Tuesday, June 06, 2006

Mind how you go

What would Sergeant Dixon (originally of Paddington Green but killed there in “The Blue Lamp” and resurrected for the Dock Green nick) have said about this report?

The Press Association tells us [not, apparently, on line] of a curious conclusion a new report by Her Majesty’s Inspector of Constabulary (HMIC) has come to. Looking at vetting procedures in police forces in England and Wales, the report has found 40 loopholes, which means that, in effect, those vetting procedures are worth very little.

Smaller police forces, it is said, are finding the whole process particularly difficult, time-consuming and expensive. They are sternly enjoined to put national procedures into place by next April at the latest. Presumably, this is another step towards those mergers, so dear to the heart of our politicians and civil servants.

Actually, it seems a little pointless to put national procedures into place if there are these 40 major loopholes. The most interesting ones relate to EU nationals who might want to work in the British police force. I wouldn’t have thought that is a terribly good idea at the best of times but even less so because it is impossible to carry out proper checks in a number of countries.
“In effect, current policy means that forces can reject a United Kingdom applicant with a caution from three years and a day ago, but they can accept a war criminal from a country where checks are not possible.”
That seems a little over the top. One can hardly envisage WWII war criminals still being spry enough to get into our police, unfit though many of its members are. On the other hand, of course, there are the French officers who are serving in CĂ´te d’Ivoire or with the UN in DR Congo.
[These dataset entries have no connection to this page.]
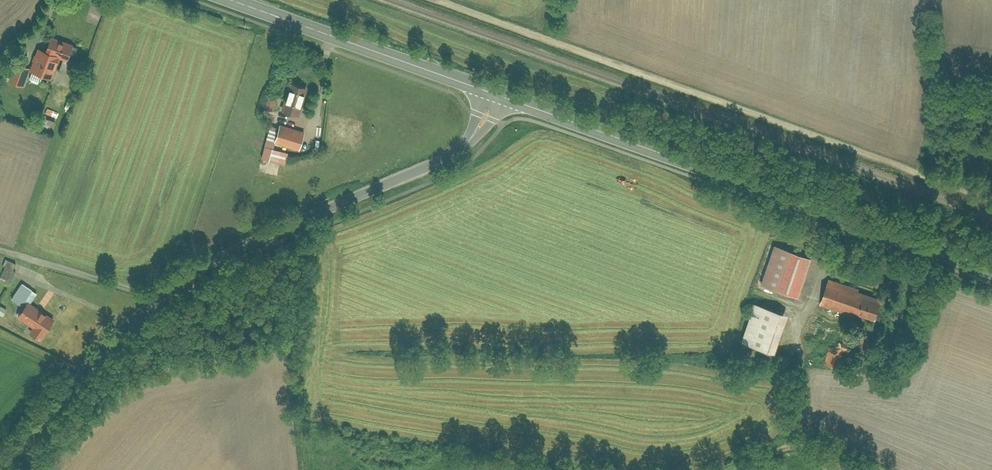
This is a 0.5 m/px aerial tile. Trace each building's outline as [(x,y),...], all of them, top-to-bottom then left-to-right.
[(52,78),(55,68),(74,75),(79,63),(69,60),(74,46),(51,37),(46,51),(37,48),(29,68),(15,63),(9,81),(23,86),(29,70),(52,78)] [(280,112),(298,117),(307,88),(290,82),(280,112)] [(59,112),(47,108),(45,114),(57,118),(59,112)] [(55,123),(42,118),(39,127),(52,131),(55,123)] [(298,151),(304,132),(273,122),(262,156),(285,164),(289,152),(274,147),(275,143),(298,151)] [(774,245),(761,285),(799,298),(812,258),(774,245)] [(829,279),(820,305),(851,316),(852,312),(876,320),(884,299),(829,279)] [(22,283),(11,299),(23,307),(17,317),(33,328),(30,333),(41,341),(55,320),(30,304),(37,293),(22,283)] [(788,315),(754,304),(741,342),(774,354),(788,315)] [(852,340),(818,328),(813,340),(831,346),(824,364),(838,369),(844,352),(848,353),(852,340)]
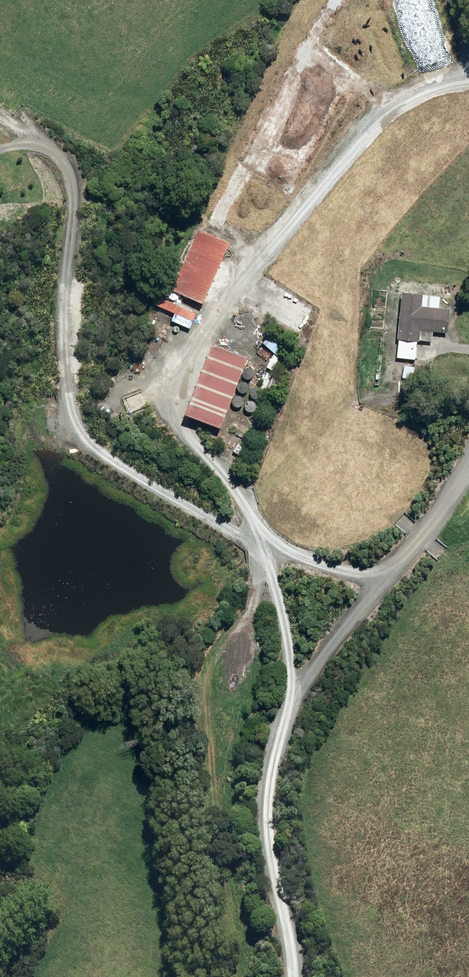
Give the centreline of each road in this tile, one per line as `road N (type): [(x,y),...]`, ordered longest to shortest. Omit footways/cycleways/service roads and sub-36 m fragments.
road 1 (track): [(468,74),(394,107),(280,247),(227,296),(197,342),(181,395),(180,422),(209,444),(254,514),(273,570),(291,684),(262,808),(297,976)]
road 2 (track): [(389,581),(327,571),(265,545),(100,448),(76,423),(65,391),(78,201),(66,166),(43,137),(0,108)]
road 3 (track): [(281,723),(468,465)]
There are the former secret police officers from the Baltic and other former Communist states. Not necessarily war criminals (how their minds do run on that category) but frequently guilty of humanitarian crimes.
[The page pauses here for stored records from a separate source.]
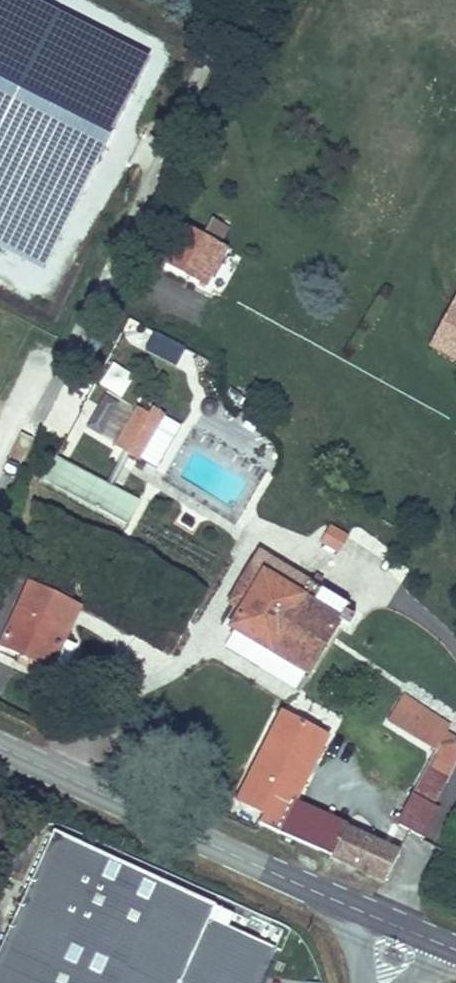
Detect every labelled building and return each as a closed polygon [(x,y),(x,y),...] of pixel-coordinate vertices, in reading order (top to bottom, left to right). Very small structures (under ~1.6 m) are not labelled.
[(33,0),(0,0),(0,250),(39,270),(148,59),(33,0)] [(215,219),(206,236),(222,245),(231,227),(215,219)] [(169,265),(211,287),(231,250),(222,245),(206,236),(189,227),(169,265)] [(429,348),(455,362),(455,297),(429,348)] [(142,352),(177,368),(189,341),(154,325),(142,352)] [(101,435),(119,404),(105,396),(87,427),(101,435)] [(137,409),(117,446),(155,467),(176,430),(178,426),(148,410),(146,413),(137,409)] [(130,523),(141,500),(50,456),(39,478),(130,523)] [(331,525),(323,540),(339,549),(347,534),(331,525)] [(310,582),(257,553),(230,603),(243,610),(231,632),(268,652),(310,675),(349,603),(318,586),(322,579),(314,575),(310,582)] [(28,583),(0,638),(0,649),(47,673),(79,609),(28,583)] [(53,665),(63,669),(72,646),(63,642),(53,665)] [(424,829),(441,799),(435,797),(447,776),(447,777),(455,759),(455,753),(453,752),(455,746),(455,739),(446,734),(452,724),(403,696),(388,723),(392,724),(435,749),(404,821),(424,829)] [(262,822),(282,832),(298,798),(329,733),(283,711),(240,799),(267,812),(262,822)] [(282,832),(333,856),(346,830),(349,823),(298,798),(282,832)] [(377,877),(390,851),(346,830),(333,856),(377,877)] [(52,834),(0,949),(0,982),(259,982),(275,949),(227,927),(233,915),(52,834)]
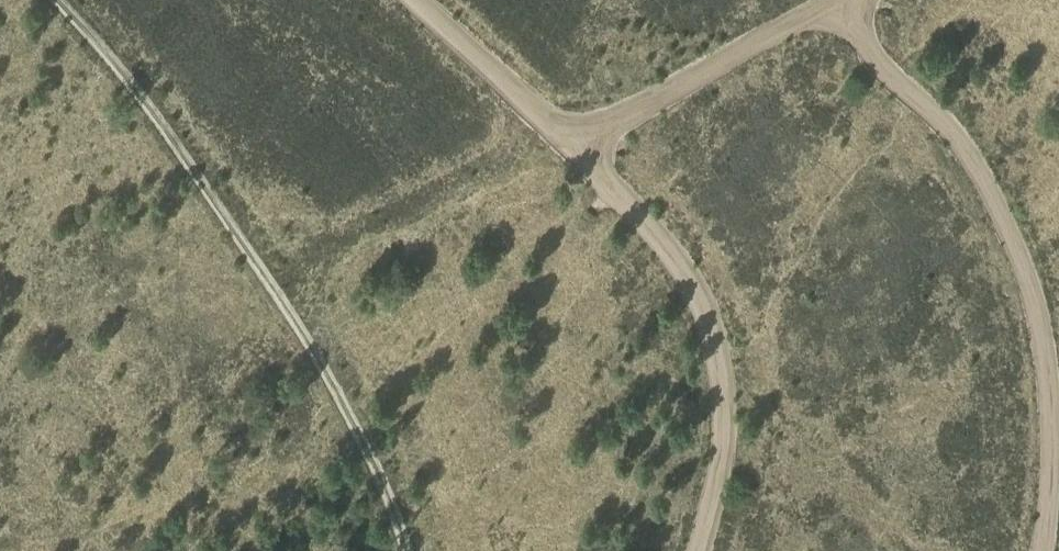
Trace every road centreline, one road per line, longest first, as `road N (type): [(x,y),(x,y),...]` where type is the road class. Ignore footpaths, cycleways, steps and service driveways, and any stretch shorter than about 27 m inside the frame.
road 1 (track): [(417,0),(574,140),(699,289),(722,381),(697,550)]
road 2 (track): [(403,550),(359,435),(294,319),(160,124),(56,0)]
road 3 (track): [(855,0),(845,6),(959,141),(1029,289),(1048,398),(1036,550)]
road 4 (track): [(845,6),(574,140)]

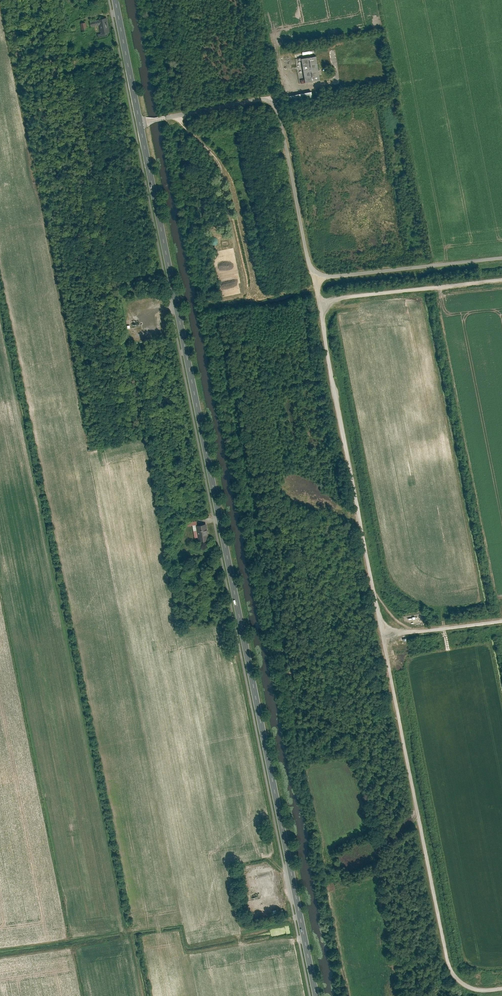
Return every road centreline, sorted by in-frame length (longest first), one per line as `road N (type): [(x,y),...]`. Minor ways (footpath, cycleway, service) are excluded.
road 1 (tertiary): [(315,995),(140,122)]
road 2 (track): [(501,987),(467,986),(449,968),(315,272)]
road 3 (unclassified): [(501,256),(315,272),(269,98),(140,122)]
road 4 (track): [(501,280),(343,296),(319,318)]
road 5 (tertiary): [(140,122),(115,0)]
road 6 (track): [(381,634),(501,620)]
The real problem is considerably less dramatic. A number of the EU member states have inadequate central criminal records and it is next to impossible to find out whether a certain applicant has a record or not.

It would, one presumes, be possible to decide that anyone whose record cannot be proved to be pristine is not allowed to become a police officer, police staff or “non-police personnel with access to police premises”. Police forces do not come under Single Market rules and the usual crime of discrimination need not apply.

Failing that, we should, at the very least, have clear rules, on the basis of the precautionary principle, about not taking any present or former French or Italian politician.